Nous vivons dans une société de l'éphémère, où presque tout est à jeter après usage, où les familles éclatées et reconstituées sont en majorité, où les emplois à vie ne sont plus assurés. Dans ce contexte, la pérennité des meubles et des objets anciens offre quelque chose de rassurant car ils ont su résister à l'outrage des ans. Ils était là longtemps avant nous, et tout porte à croire qu'ils seront encore là, longtemps après. Par leur immuabilité ils assurent en quelque sorte un lien entre le passé et le futur. Avec la conscientisation environnementale qui se généralise, je suis surpris que le nombre de collectionneurs ne soit pas encore plus élevé. N'y a-t-il pas de plus belle façon de protéger l'environnement que de recycler l'ameublement de nos ancêtres?

Autrefois, chaque meuble construit ou acquis par la famille était considéré un peu comme un trésor; on l'entretenait et on le préservait dans le but de le léguer à ses enfants. Ces derniers, fiers de cet héritage y ajoutaient quelques pièces. Et ainsi de suite, de génération en génération, s'est constitué un patrimoine familial assez important. A partir du troisième quart du siècle dernier, l'industrialisation permettant de produire, à moindre coût, toute une panoplie de meubles et d'objets utilitaires ou décoratifs, on se laissa tenter par la nouveauté. Dans les villes d'abord, où les magasins se multipliaient, puis dans les campagnes où les achats par catalogue se généralisèrent, l'attrait pour les meubles dernier cri  devint une frénésie. On négligea l'héritage des anciens au profit du modernisme.

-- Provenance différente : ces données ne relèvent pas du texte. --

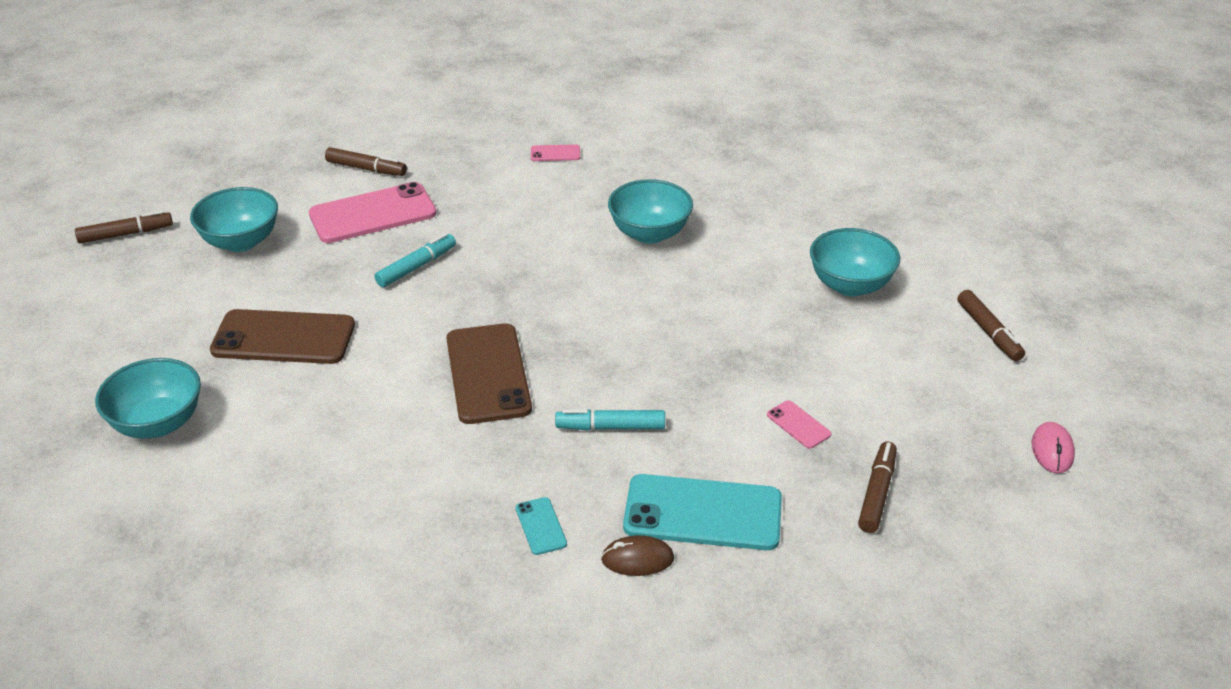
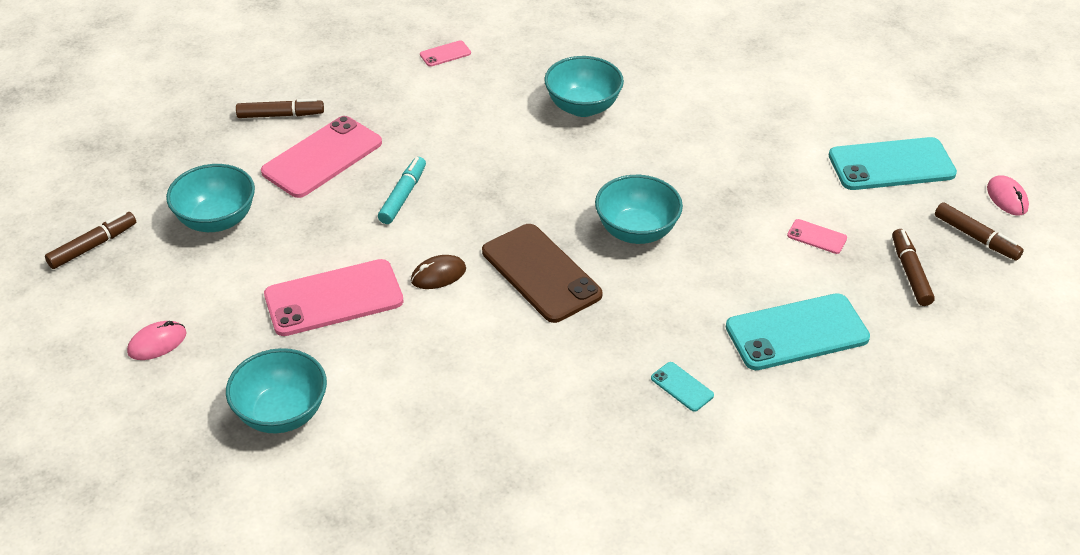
camera: 25 degrees left, 5 degrees up
brown phone [210,309,355,364] -> pink phone [264,259,404,336]
turquoise marker [555,409,665,430] -> none
brown mouse [601,535,674,576] -> brown mouse moved to [411,255,466,289]
turquoise bowl [810,228,900,296] -> turquoise bowl moved to [595,175,683,244]
brown marker [957,290,1025,361] -> brown marker moved to [935,202,1024,260]
none -> pink mouse [127,321,187,360]
none -> turquoise phone [829,137,957,190]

Dès la fin des années quarante, quelques ethnologues comme Marius Barbeau, s'inquiétaient de la dilapidation de notre patrimoine et de la perte de nos traditions. C'est alors qu'apparaissent les premiers collectionneurs. Leur nombre s'accrut sans cesse jusqu'aux années soixante-dix alors que l'engouement pour les antiquités atteignait son paroxysme. C'est l'époque où se vidèrent granges et greniers pour remplir les salons. N'importe quelle horreur pour autant qu'elle fut vieille attirait une clientèle nombreuse. Mais, tous n'achetaient pas sans discernement, et de ce chaos sortit toute une génération de véritables collectionneurs qui surent reconnaître les pièces réellement dignes d'intérêt.

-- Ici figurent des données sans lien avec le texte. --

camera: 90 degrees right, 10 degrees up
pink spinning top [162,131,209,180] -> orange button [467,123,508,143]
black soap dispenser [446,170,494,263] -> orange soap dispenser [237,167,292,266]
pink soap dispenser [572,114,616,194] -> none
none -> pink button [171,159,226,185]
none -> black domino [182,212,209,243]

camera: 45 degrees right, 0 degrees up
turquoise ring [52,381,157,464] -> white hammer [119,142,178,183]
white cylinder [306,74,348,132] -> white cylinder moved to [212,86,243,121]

Le choix qui s'offre aux collectionneurs est très vaste: meubles québécois paysans ou bourgeois, d'influence française ou anglaise, meubles européens de styles et d'époques variés. Mais, une fois l'ameublement complété, il est rare que l'on accumule plus de meubles que la maison n'en peut contenir. On échangera quelques pièces pour d'autres plus anciennes ou plus rares. C'est ainsi que se constituent les plus belles collections. Par contre, ce sont les petits objets qui offrent au collectionneur le plus de possibilités. Chacun peut trouver, dans l'éventail des pièces offertes, une catégorie d'objets à collectionner qui réponde à ses intérêts et à ses moyens: verre, vaisselle, poterie, fer, tôle, moules à sucre, tissus, vêtements, tapis, affiches, banques, outils, ustensiles de cuisine, art populaire, etc. Les visites aux antiquaires, aux expositions, aux encans, constituent un passe-temps agréable qui permettent à l'amateur d'accumuler des connaissances et des compétences dans le domaine particulier qu'ils ont choisi de collectionner.

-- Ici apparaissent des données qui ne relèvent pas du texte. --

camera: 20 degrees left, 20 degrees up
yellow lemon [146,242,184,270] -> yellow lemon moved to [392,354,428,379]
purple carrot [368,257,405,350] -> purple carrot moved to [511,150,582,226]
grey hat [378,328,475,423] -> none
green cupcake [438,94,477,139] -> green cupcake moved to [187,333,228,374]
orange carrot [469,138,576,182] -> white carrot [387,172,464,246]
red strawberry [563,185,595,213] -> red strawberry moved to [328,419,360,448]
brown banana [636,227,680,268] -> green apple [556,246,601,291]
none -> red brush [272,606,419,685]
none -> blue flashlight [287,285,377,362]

On se dit parfois qu'on va finir part ne plus rien trouver, mais il semble en rester toujours. Très peu dans les granges, très peu dans les greniers, mais beaucoup chez les collectionneurs. Les gens vieillissent, déménagent, se lassent, divorcent ou meurent, et leurs trésors passent en d'autres mains. Beaucoup de pièces très intéressantes collectionnées dans les années il y a trente ou quarante ans reviennent présentement sur le marché pour la plus grande joie des collectionneurs. C'est ainsi que se continue la sauvegarde et le recyclage de notre patrimoine.